**WHAT IS BEING ASKED**
From the records below, copy out exactly the lines from the one containing "494 204 12.02" to the one containing "295 836 1.43", both included. Add nothing else.

---------------

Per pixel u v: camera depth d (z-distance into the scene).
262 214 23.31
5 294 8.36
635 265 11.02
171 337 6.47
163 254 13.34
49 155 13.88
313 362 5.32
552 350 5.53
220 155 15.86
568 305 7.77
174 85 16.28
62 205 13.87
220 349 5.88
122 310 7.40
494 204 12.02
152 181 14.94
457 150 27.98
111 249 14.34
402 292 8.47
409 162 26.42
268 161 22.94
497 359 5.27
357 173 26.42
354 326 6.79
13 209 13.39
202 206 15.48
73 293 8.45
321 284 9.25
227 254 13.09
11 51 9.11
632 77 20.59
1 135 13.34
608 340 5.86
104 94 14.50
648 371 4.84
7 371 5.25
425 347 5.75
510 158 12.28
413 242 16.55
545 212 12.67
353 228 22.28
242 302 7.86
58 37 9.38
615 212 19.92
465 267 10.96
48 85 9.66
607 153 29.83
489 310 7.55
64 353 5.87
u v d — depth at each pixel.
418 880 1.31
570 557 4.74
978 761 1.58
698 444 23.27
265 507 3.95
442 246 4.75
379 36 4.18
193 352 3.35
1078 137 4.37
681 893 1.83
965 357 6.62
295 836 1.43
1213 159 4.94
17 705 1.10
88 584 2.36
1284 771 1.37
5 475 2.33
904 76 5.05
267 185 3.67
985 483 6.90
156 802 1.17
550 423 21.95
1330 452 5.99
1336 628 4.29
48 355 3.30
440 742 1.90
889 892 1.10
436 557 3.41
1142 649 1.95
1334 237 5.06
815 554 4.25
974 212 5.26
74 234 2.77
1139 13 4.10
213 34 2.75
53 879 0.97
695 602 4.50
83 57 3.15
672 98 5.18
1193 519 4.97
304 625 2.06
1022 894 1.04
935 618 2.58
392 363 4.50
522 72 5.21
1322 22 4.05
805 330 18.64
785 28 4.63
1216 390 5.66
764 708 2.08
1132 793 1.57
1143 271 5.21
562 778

---------------

**TASK SOLUTION**
494 204 12.02
152 181 14.94
457 150 27.98
111 249 14.34
402 292 8.47
409 162 26.42
268 161 22.94
497 359 5.27
357 173 26.42
354 326 6.79
13 209 13.39
202 206 15.48
73 293 8.45
321 284 9.25
227 254 13.09
11 51 9.11
632 77 20.59
1 135 13.34
608 340 5.86
104 94 14.50
648 371 4.84
7 371 5.25
425 347 5.75
510 158 12.28
413 242 16.55
545 212 12.67
353 228 22.28
242 302 7.86
58 37 9.38
615 212 19.92
465 267 10.96
48 85 9.66
607 153 29.83
489 310 7.55
64 353 5.87
u v d — depth at each pixel.
418 880 1.31
570 557 4.74
978 761 1.58
698 444 23.27
265 507 3.95
442 246 4.75
379 36 4.18
193 352 3.35
1078 137 4.37
681 893 1.83
965 357 6.62
295 836 1.43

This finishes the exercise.